My Friend #1: Alright, sounds cool, we always hang out around that street anyways, I guess we could explore some other stuff...
My Friend #2: I don't think streets have been invented, that's just a tree that recently fell over.
My Friend #3: Did you hear it fall?
MF#1: Don't you dare start that shit again! It wasn't funny the first time, it's not funny now, let it go!
[Cut to 3 months later]
MF#2: Hey, Mr. Jefferson, hee hee hee. We're back.
TJ: Why do you always laugh when you address me that way?
MF#2: You'll see why in the 80's...
TJ: Whatever, let me see the map.
All you did was draw was that there is a Jamba Juice, a nail salon, a Starbucks and a Chipotle that uses tree bark as a main ingredient (A recipe that will never change).
MF#1: Yeah, well we don't want to leave our comfort zone...
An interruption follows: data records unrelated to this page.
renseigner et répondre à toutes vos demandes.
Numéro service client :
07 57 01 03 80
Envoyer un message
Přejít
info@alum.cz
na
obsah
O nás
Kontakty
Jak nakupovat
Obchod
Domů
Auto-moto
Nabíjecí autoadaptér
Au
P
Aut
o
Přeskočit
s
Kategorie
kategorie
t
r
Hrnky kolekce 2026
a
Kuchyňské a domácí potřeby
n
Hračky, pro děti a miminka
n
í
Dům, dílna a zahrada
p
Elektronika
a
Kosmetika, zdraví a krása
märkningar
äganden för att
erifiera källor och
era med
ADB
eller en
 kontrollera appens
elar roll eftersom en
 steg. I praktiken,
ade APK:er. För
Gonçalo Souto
TJ: YOU HAVEN'T DONE ANYTHING IN 3 MONTHS!!
MF#3: We tried every single thing possible at every location and we're quite content with our expedition.
MF#2: You ok there?
TJ: Yeah...sigh...I'm going to go home, I'm so mad I could fuck a slave right now...
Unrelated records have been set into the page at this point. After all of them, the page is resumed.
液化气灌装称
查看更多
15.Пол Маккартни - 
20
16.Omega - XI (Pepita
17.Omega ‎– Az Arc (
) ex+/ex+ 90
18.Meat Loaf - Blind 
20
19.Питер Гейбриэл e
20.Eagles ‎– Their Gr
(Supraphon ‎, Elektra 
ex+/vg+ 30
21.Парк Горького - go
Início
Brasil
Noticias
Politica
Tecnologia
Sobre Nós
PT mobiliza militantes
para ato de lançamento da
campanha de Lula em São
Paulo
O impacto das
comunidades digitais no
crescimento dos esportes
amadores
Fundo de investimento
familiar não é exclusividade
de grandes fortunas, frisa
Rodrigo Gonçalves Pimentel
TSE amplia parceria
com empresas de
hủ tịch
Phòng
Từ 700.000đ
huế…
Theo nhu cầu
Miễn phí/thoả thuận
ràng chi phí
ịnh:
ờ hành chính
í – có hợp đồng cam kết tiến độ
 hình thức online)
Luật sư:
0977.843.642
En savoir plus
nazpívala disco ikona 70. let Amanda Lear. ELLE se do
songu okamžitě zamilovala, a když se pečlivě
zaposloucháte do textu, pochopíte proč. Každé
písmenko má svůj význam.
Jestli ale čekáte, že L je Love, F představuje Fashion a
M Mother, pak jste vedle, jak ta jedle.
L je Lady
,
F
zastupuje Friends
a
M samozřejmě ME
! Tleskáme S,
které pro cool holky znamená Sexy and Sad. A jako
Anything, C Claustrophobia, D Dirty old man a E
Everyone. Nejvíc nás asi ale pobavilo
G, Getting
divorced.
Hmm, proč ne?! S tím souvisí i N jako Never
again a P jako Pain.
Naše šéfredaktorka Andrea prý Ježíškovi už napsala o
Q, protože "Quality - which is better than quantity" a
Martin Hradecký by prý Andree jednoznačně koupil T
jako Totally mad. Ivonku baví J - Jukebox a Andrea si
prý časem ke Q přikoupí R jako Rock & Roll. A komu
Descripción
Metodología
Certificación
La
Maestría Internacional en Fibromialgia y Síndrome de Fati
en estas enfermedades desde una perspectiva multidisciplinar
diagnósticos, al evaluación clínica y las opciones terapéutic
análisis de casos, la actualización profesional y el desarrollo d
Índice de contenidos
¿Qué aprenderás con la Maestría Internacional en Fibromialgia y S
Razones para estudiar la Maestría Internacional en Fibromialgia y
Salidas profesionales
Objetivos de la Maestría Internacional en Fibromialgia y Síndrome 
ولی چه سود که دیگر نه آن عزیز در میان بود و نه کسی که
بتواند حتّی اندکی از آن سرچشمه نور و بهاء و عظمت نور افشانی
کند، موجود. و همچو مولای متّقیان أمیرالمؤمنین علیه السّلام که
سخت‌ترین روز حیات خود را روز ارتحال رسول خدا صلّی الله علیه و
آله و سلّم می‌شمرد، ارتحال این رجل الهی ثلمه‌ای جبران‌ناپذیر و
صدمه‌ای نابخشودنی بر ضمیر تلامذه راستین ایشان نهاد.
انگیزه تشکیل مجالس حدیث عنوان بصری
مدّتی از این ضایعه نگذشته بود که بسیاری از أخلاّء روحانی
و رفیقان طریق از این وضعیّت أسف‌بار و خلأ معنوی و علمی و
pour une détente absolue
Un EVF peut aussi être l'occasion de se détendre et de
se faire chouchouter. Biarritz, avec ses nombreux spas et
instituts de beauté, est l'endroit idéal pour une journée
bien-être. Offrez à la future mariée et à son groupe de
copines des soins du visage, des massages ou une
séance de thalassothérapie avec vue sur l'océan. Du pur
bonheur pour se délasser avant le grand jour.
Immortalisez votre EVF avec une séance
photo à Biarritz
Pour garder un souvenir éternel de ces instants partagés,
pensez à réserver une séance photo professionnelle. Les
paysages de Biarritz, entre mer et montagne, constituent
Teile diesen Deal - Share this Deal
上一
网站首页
This is the second time I have ever gone to Chipotle, and like the first time, it was fucking disgusting. I hate how white people tell me I'm weird because I don't like the least authentic Mexican food on the planet. Taco Bell is closer to Mexican than that piece-of-shit place is. One of the best parts is that the meat they claim is barbacoa, is actually one of my favorite Mexican meats, and the stringed spicy shit they serve there looks, tastes, smells, sounds or even talks like real barbacoa. The fact of the matter is, unless you've eaten at a hole-in-the-wall place in Mexico, you don't know what Mexican food tastes like.
Today consisted of me driving home after class with my English book next to me, passing street lamps and power poles (A good name for a Polish Superhero group) who constantly taunted me...I contemplated running into one just to teach the rest of them a lesson, but I decided against it since something in the back of my head, probably the place where my mullet used to be, told me that it could kill me...and I already planned my death.
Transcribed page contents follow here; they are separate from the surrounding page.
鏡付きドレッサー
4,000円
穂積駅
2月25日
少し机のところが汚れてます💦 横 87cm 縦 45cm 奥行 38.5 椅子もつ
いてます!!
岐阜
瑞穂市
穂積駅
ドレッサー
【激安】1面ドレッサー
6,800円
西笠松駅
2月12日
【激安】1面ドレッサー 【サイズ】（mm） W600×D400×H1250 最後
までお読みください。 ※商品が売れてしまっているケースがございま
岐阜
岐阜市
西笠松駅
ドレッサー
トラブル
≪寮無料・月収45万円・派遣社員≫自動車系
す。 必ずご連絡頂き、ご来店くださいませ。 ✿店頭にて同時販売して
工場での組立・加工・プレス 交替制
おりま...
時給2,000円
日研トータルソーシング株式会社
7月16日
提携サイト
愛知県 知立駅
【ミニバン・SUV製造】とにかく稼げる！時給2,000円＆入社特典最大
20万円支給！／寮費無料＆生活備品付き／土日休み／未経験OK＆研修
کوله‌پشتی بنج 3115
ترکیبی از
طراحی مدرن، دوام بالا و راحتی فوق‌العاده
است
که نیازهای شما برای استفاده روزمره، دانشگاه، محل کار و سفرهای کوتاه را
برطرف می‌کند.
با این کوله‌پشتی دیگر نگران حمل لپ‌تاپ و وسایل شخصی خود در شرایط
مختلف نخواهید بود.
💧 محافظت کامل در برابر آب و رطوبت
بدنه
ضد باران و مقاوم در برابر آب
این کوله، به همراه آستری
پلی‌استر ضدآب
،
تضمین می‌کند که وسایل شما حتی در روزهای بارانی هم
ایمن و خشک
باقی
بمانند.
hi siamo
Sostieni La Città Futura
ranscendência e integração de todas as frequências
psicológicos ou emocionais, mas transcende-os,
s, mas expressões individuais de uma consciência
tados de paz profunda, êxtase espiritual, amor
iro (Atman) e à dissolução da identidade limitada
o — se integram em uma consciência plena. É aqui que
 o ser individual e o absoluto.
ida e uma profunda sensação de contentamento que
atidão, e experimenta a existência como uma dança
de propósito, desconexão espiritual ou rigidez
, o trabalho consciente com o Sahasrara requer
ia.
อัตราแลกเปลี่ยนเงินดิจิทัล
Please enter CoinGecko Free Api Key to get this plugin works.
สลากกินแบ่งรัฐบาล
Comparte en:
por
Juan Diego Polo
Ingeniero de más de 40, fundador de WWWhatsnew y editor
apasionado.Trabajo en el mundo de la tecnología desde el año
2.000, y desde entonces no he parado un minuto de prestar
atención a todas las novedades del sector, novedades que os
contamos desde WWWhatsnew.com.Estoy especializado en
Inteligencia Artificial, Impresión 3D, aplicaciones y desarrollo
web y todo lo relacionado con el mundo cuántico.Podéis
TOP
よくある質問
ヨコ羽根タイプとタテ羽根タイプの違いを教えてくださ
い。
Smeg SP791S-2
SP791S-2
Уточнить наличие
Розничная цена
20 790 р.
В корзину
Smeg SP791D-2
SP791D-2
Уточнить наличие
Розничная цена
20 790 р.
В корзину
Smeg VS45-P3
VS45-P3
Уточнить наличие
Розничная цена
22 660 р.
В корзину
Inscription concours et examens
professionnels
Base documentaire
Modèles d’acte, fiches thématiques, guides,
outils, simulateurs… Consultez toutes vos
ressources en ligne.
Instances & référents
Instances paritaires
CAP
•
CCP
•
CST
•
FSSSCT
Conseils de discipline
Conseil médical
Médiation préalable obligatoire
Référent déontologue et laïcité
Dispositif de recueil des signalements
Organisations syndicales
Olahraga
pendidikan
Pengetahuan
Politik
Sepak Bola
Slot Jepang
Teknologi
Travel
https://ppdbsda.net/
Assuming I don't die beforehand, if I live to the stale, disgusting age of 70, I plan to rent a large truck that crumbles easily and drive as fast as possible straight into a bus full of children. That's right, my death will be making the front page of both the Houston Chronicle and The Irony Gazette with the headline reading "Older Generation takes down bus full of uneducated New Generation with smile on face".
That's about all that has happened, although I just noticed a picture of Sarah Vowell on the cover of my English book...do you know who she is? Of course you don't, you don't read any good books, you read the comedy writings of a 19 year old Houstonian who buys motivation books to motivate him to buy himself a self-help book (Which is actually an oxymoron).
I'm gonna make myself some Chicken Pot Pie (It's so delicious it needs to be capitalized) and start putting some text on something I'm supposed to be writing.